Winter fishing in Coastal Virginia

Welcome to the new year.

While you’re busy making plans to return to the real world after a couple of weeks of holiday, or working out the details to help you tackle your all-important resolutions, there is something else to consider.

Believe it or not, this can be an excellent time of year to put fish in the boat.

And even though it’s no midsummer bonanza, there’s still a little something for everyone.

Weather and your ability to fight off the cold are just about the only constraints.

So what could be biting?

Go buy a lottery ticket at the gas station as you fill up the tanks and hit the water to find out.

There are several things that will help or hinder your decision on what to go after – like just what species to target.

But since we’re pretty much surrounded by saltwater, let’s start there.

Topping our list is speckled trout and puppy drum. Southside inlets and creeks can be a location for fish suffering from cold stun, but that number often is a lot less than people think.

Bluefish could be in that mix, especially where there is deep water close by. Big choppers will be found around some coastal wrecks.

This is a favorite time of year for tautog anglers, as the species comes more inland to live around structure like the islands of the Chesapeake Bay Bridge-Tunnel or the Cape Henry wreck. Never neglect those “secret” rubble piles you know about.

There will be fish – especially flounder – around some of the coastal wrecks, but they can be slower to attack offerings. Sea bass catches have been outstanding the last month, with some big ones being harvested.

Big striped bass were being found in good numbers just off the western side of the Eastern Shore, but all are too big to keep and seasons are closed. Still, the action using live eels has been, at times, outstanding – with lots of fish topping the 45-inch release award minimum.

Big bluefin tuna have been present off Virginia Beach and the Outer Banks, but the feds in all their wisdom decided to close the fishery because the “commercial quota had been exceeded.”

With the arrival of 2026, the door has been reopened to keep bluefin.
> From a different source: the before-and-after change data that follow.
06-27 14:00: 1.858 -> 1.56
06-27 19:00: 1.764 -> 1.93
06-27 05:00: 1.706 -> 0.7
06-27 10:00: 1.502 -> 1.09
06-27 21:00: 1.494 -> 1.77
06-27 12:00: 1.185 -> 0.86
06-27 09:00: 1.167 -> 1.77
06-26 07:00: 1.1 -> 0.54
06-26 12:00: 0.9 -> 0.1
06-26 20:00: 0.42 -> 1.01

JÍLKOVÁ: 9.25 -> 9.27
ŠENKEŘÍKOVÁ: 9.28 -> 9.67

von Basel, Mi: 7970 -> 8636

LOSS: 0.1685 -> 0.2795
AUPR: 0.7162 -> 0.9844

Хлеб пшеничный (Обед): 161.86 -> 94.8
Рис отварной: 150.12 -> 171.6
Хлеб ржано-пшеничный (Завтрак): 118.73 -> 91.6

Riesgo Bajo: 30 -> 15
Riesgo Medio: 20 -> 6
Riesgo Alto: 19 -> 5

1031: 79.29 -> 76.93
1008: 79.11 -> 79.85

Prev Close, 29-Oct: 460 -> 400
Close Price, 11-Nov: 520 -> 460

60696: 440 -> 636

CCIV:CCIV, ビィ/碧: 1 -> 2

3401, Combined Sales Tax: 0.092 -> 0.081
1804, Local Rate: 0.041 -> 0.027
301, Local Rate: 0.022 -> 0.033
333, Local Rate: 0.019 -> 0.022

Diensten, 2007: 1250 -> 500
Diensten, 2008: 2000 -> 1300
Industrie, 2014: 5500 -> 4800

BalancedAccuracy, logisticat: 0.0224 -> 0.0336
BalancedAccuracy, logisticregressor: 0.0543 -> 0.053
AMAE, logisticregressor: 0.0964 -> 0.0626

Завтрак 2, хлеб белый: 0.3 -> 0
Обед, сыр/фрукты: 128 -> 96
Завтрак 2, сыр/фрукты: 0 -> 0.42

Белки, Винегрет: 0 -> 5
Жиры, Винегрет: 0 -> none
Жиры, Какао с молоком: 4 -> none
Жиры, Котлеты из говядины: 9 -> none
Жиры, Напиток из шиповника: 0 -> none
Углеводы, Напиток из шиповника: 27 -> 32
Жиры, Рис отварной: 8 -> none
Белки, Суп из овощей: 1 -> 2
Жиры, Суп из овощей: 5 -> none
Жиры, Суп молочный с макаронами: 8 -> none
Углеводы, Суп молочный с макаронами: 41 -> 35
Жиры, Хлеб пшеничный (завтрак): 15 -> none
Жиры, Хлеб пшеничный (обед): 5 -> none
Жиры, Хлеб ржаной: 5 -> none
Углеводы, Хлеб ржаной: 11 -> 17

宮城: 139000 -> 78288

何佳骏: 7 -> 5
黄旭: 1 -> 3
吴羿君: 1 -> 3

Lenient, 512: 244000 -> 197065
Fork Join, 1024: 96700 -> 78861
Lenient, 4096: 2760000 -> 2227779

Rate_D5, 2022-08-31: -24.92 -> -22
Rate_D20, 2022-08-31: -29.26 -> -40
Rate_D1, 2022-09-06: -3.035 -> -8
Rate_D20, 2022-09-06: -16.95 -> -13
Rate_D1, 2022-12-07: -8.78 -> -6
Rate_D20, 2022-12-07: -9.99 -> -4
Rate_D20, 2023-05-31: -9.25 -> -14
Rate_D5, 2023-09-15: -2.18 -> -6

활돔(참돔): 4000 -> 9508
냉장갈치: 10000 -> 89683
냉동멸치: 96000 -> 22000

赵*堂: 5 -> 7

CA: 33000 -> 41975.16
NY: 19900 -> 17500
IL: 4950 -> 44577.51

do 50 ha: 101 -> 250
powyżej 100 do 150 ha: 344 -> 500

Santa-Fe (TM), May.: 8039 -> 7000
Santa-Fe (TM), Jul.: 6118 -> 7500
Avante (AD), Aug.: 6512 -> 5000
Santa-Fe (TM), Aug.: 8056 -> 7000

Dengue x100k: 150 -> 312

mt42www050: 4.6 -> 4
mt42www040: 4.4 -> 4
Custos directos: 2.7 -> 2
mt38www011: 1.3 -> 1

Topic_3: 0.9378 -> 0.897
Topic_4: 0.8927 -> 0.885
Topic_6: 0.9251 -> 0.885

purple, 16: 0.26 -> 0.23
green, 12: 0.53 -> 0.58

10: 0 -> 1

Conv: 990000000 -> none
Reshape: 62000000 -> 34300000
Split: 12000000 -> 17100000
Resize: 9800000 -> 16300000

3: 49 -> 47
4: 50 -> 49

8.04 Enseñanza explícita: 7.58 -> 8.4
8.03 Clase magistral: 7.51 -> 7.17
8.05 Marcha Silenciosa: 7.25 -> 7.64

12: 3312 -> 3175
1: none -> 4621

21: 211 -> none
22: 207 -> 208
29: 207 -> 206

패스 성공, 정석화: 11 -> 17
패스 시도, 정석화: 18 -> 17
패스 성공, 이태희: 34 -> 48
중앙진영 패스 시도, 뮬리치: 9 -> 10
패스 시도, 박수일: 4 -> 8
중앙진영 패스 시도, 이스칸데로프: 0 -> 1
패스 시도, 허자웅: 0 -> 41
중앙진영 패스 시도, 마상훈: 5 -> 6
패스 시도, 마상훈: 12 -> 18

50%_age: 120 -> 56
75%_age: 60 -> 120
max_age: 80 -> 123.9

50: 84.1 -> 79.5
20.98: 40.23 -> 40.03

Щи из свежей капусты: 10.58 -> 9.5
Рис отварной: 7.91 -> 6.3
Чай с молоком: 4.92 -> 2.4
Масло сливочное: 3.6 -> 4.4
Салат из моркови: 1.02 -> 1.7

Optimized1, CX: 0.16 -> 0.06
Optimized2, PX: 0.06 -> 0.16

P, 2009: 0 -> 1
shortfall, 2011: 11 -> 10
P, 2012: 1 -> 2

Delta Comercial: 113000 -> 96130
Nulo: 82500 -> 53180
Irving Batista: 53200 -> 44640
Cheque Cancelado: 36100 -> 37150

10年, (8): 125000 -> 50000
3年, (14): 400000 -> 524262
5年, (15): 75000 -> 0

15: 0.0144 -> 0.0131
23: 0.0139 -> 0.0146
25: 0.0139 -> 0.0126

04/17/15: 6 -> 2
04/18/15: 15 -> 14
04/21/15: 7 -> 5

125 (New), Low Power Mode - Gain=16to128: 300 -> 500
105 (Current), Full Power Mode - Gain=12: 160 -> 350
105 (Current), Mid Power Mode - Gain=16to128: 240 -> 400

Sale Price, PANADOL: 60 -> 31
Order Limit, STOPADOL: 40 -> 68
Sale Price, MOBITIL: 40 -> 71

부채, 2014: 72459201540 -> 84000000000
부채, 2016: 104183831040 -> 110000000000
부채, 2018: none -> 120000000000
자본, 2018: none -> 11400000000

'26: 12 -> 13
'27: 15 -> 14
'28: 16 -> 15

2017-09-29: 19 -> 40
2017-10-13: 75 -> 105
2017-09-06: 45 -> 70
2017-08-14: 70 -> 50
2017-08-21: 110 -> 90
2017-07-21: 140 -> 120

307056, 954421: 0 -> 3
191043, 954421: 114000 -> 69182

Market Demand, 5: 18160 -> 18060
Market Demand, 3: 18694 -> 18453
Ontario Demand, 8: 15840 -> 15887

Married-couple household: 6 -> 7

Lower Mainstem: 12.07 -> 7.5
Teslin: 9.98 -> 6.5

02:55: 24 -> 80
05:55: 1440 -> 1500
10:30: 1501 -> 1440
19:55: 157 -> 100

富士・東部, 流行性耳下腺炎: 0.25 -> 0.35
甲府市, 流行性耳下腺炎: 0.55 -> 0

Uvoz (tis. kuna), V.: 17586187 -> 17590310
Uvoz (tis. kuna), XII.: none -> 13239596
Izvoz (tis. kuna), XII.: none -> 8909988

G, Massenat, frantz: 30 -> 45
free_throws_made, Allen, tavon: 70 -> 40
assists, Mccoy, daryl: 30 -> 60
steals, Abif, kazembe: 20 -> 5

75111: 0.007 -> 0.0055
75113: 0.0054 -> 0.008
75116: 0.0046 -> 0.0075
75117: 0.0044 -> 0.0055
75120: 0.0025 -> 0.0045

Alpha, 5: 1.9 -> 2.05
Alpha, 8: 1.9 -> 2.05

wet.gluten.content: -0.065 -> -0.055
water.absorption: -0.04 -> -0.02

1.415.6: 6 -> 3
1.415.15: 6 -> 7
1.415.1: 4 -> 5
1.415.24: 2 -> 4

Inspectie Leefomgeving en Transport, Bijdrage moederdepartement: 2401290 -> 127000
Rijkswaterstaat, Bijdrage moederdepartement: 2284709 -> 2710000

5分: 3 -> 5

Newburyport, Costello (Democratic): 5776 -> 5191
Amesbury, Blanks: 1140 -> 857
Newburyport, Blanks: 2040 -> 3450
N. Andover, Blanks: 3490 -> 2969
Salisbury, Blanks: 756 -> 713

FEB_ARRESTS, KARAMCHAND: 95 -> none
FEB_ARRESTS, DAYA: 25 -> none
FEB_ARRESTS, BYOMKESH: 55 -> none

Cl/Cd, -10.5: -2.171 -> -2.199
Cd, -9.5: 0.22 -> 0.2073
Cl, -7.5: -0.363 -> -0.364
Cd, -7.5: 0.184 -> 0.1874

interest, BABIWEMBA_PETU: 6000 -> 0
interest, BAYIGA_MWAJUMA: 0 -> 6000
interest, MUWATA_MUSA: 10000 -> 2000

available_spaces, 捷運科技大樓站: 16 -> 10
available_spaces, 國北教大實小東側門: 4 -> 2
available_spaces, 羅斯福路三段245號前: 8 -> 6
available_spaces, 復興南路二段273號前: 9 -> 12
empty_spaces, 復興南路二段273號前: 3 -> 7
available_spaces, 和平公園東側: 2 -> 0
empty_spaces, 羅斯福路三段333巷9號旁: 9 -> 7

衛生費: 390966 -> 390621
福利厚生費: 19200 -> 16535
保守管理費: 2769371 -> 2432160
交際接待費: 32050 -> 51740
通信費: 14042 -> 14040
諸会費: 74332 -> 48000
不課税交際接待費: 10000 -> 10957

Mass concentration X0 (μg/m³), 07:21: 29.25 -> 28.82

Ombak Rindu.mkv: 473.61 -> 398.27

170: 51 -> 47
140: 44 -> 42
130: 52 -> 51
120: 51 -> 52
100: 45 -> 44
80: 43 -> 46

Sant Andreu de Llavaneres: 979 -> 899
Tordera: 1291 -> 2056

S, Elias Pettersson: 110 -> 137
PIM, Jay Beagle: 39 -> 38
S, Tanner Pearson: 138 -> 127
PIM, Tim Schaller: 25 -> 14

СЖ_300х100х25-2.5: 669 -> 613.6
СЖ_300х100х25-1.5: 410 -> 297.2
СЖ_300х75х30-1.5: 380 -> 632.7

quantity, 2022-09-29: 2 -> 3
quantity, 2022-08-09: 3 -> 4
Take a lawyer fishing with you so you can make sense of all the rules and regulations.

And what I’d call a seriously disturbing situation has taken hold in North Carolina waters.

Anglers now are being forced to report all red drum, speckled trout, striper, gray trout and flounder that are caught and kept.

Then state fisheries “experts” threw gas on an already hot fire and are begging speckled trout anglers to let them know about any cold stun events are found when freezing temperatures kill schools of fish.

And you know what happens after that – that’s right, the fishery, like it has in the past, will get shut down.

It seems that pouring lots on money into the state’s economy just isn’t enough.

If it all seems too much, skip it and hit some of the outstanding freshwater locations in both states.

Places like the water retention lakes in Suffolk provide excellent opportunity when everything else seems like a disastrous mess.

Anglers can find largemouth bass, crappie, bluegill, shellcracker, white and yellow perch, and catfish just about everywhere.

Action on the bottom of creek channels – or along the edges of them – are usually the best locations this time of year. Action can heat up significantly when there are several sunny days with temperatures in the 50s.

And a rule of thumb in the winter freshwater scene is simple must-do – fish slow, then slow down some more.